All-American Socialism?

From Huffington Post:

Professor, Duke Law School; Author, ‘A Tolerable Anarchy’
Posted: 12/ 8/11

Is socialism’s value as a meaningless scare-word played out yet? If so, maybe we can give it a second chance as a real idea. By treating the word as an all-purpose insult, we’ve lost touch with essential strands of American political thinking.

These ideas were vital to Abraham Lincoln, Woodrow Wilson, and Theodore and Franklin Roosevelt, among others, and were friends, not enemies, to democracy and personal liberty. They aren’t usually called “socialism” — Americans have never been big on -isms, left or right — but they add up to an eclipsed tradition that would do the old word proud. Today they might help us make sense of the discontent that has turned Occupy Wall Street into a national phenomenon — and maybe even do something about it.
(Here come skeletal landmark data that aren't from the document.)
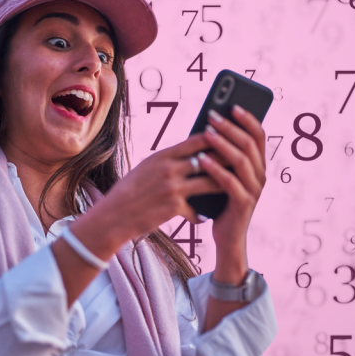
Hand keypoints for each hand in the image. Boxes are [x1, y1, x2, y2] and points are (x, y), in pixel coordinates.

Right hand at [88, 133, 223, 240]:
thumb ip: (168, 161)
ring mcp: (172, 187)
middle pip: (209, 159)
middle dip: (227, 160)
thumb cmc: (129, 191)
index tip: (229, 137)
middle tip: (241, 161)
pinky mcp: (173, 207)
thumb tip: (190, 154)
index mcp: (163, 156)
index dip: (216, 138)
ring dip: (223, 185)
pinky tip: (203, 218)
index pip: (197, 140)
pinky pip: (197, 210)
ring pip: (210, 183)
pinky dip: (201, 215)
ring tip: (232, 187)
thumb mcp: (146, 168)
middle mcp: (169, 168)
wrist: (113, 216)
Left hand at [198, 105, 266, 280]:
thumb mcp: (222, 174)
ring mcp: (254, 190)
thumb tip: (207, 126)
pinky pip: (230, 182)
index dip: (248, 119)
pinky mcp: (243, 204)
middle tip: (212, 115)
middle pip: (249, 144)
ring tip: (205, 132)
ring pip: (241, 161)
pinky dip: (215, 169)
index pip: (259, 136)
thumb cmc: (220, 201)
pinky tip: (201, 159)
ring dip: (222, 144)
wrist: (226, 237)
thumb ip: (220, 154)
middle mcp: (260, 176)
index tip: (232, 104)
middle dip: (230, 127)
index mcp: (258, 166)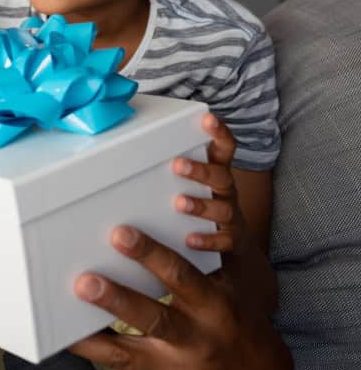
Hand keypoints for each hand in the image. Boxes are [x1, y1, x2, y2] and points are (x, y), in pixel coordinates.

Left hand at [69, 226, 291, 369]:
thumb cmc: (233, 317)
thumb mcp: (228, 288)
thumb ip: (198, 259)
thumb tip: (153, 219)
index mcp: (214, 304)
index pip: (181, 276)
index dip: (151, 255)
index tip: (121, 234)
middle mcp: (197, 336)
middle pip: (154, 317)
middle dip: (117, 299)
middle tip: (84, 280)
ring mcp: (177, 364)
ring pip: (129, 353)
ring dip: (94, 337)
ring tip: (63, 314)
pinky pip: (122, 367)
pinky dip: (95, 352)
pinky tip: (70, 338)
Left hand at [173, 114, 249, 256]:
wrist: (235, 250)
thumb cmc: (202, 209)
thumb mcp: (192, 184)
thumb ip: (171, 170)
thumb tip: (134, 150)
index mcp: (215, 175)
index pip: (222, 150)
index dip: (219, 133)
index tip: (207, 119)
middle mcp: (226, 193)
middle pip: (222, 177)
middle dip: (201, 170)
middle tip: (178, 165)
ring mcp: (231, 217)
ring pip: (223, 209)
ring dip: (201, 204)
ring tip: (179, 203)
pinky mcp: (232, 241)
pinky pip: (224, 240)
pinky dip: (208, 240)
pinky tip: (190, 239)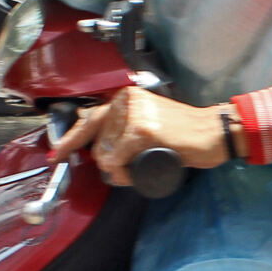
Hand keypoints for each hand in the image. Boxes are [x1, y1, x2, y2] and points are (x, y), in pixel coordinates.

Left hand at [51, 87, 233, 185]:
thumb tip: (98, 144)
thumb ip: (126, 124)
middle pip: (97, 144)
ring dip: (118, 171)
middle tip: (129, 170)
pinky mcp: (142, 130)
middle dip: (108, 164)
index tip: (57, 155)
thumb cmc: (184, 132)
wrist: (214, 132)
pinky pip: (117, 160)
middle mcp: (126, 101)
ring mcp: (134, 115)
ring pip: (106, 155)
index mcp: (125, 98)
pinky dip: (123, 172)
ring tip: (140, 168)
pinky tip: (135, 172)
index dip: (70, 140)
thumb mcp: (149, 120)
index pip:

I’m an odd person to make this argument, which I hope is a good thing. I’ve written books and articles about the good that private property does, and some of my favorite thinkers are Adam Smith (the patron saint of capitalism), Edmund Burke (a touchstone conservative), and Henry David Thoreau (a conscientious would-be anarchist). Temperamentally I’m conservative, and I pretty much agree with Justice Robert Jackson that “the philosophy of the law and the culture of the democratic order come close to being the soul of the American people,” and that this is a good thing. But I think there are essential insights that we lose track of when we let “socialism” be turned into a slur.

One big idea is that, in a good country, people should have good work. In the nineteenth century, there was nothing odd or left-wing about this thought. Abraham Lincoln insisted in 1858 that American democracy included a vision of economic citizenship: no one should do degrading work, everyone should have the chance to use both his hands and his mind (otherwise, Lincoln asked, why were we created with both?), and any American who wanted it should be able to earn economic independence. Franklin Roosevelt sounded the same theme in 1932, calling for an “economic bill of rights” that would include the power “to make a comfortable living” for anyone willing to work. Lyndon Johnson’s vision of a Great Society, “where the meaning of our lives matches the marvelous products of our labor” was in Lincoln’s spirit: the economy should serve the human needs for dignity, personal growth, and connection with other people. Degrading work can undermine all three as surely as no work at all.